Cisco AnyConnect is the kind of software that makes you question whether the people who wrote it have ever actually used a computer outside of a corporate cubicle. You install it, you connect to the VPN, and suddenly all your traffic is being funneled through your employer’s network. Your personal browsing, your Spotify, your SSH sessions to your own servers – everything. And there is no setting to change it. It is by design. The sysadmins at HQ decided what is best for you, and what is best for you is a full tunnel with zero user control.

The problem

AnyConnect installs a kernel extension (yes, a kext) and a persistent daemon that takes ownership of your routing table the moment you connect. It sets itself as the default gateway for everything, ignoring any routes you had before. It also hijacks DNS, pointing all resolution through the corporate servers. You cannot even resolve your home NAS by hostname anymore.

The official Cisco answer to “can I do split tunneling?” is “ask your administrator.” Great.

The fix: OpenConnect + split tunnel + split DNS

OpenConnect is an open-source client that speaks the AnyConnect protocol.
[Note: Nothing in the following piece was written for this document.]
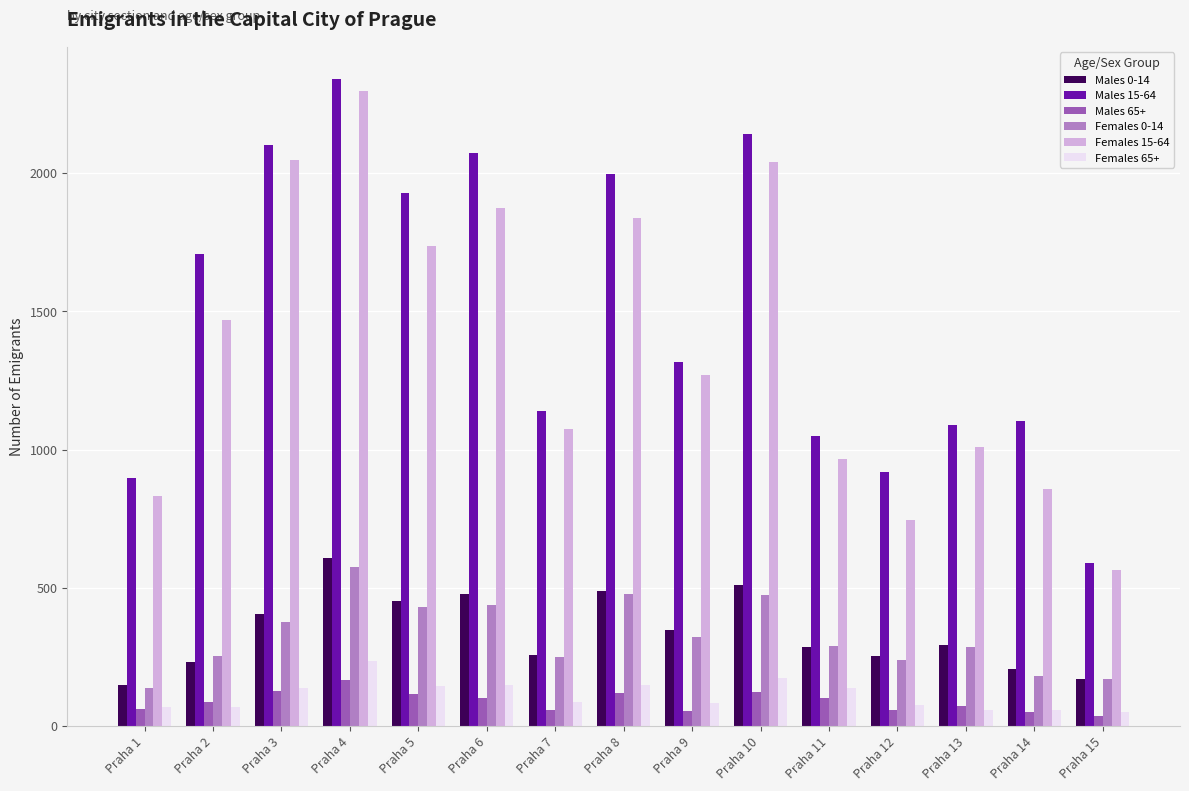

True or false: Males 0-14 has a value of 452 at Praha 5.

True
It connects to the same VPN gateway, but it gives you control over what happens after the tunnel is up.

I wrote a set of scripts – openconnect-macos – that replace the entire AnyConnect client with three files:

  • vpn.conf – OpenConnect connection config, plus a list of INTERNAL_ROUTES that should go through the VPN:

    INTERNAL_ROUTES="10.0.0.0/8 172.16.0.0/12 192.168.0.0/16"
    
  • net.macos.sh – a custom vpnc-script that only routes the specified subnets through the tunnel, and sets up split DNS via macOS scutil:

    # Register corporate domains for split DNS resolution
    scutil <<EOF
    d.init
    d.add SupplementalMatchDomains * corp.example.com internal.example.com
    d.add ServerAddresses * 10.0.0.53
    set State:/Network/Service/org.openconnect/DNS
    EOF
    

    Only queries for corp.example.com go to the corporate DNS. Everything else hits your normal resolver. No more leaking your browsing habits to the corporate proxy.
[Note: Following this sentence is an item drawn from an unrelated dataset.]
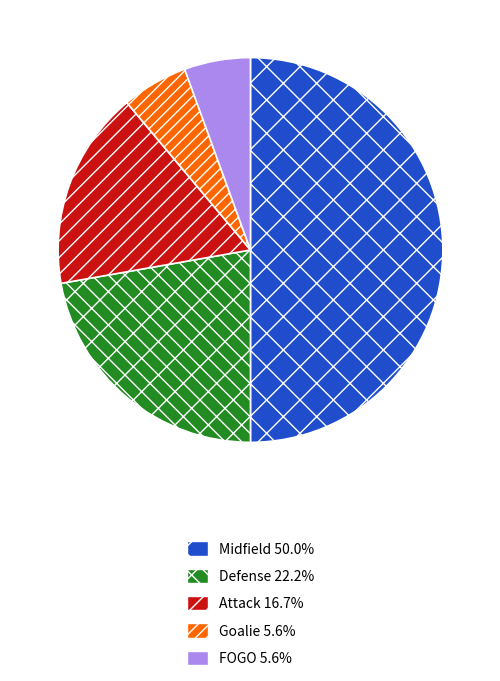

Approximately how many times larger is the value at Attack compared to Midfield?

0.3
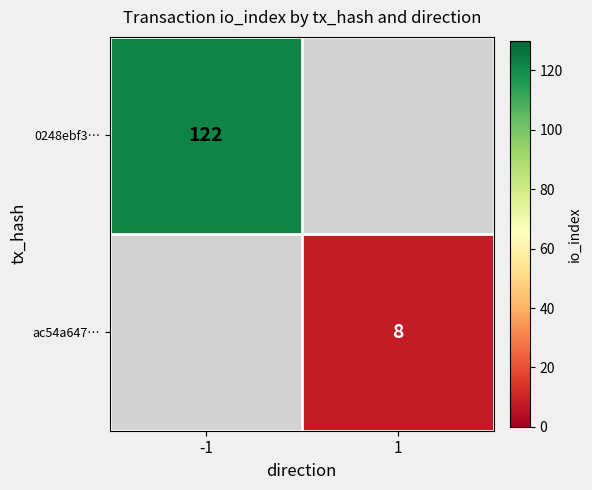

The value of ac54a647… at 1 is 3. True or false?

False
  • vpn.sh – the runner script, configured for passwordless sudo via a sudoers entry.

The result: corporate resources are reachable, everything else takes its normal path. Your Spotify keeps streaming. Your SSH sessions stay alive. Your packets, your rules.

It works on Linux too, with a slightly different network script.

Fair warning: employers force full-tunnel VPNs for a reason โ€” it’s part of their security posture. By bypassing it, you may be violating your company’s security policy, your employment contract, or both. You are responsible for your own actions. I am absolutely, categorically not responsible if you get fired, audited, or escorted out of the building by IT security. You’ve been warned.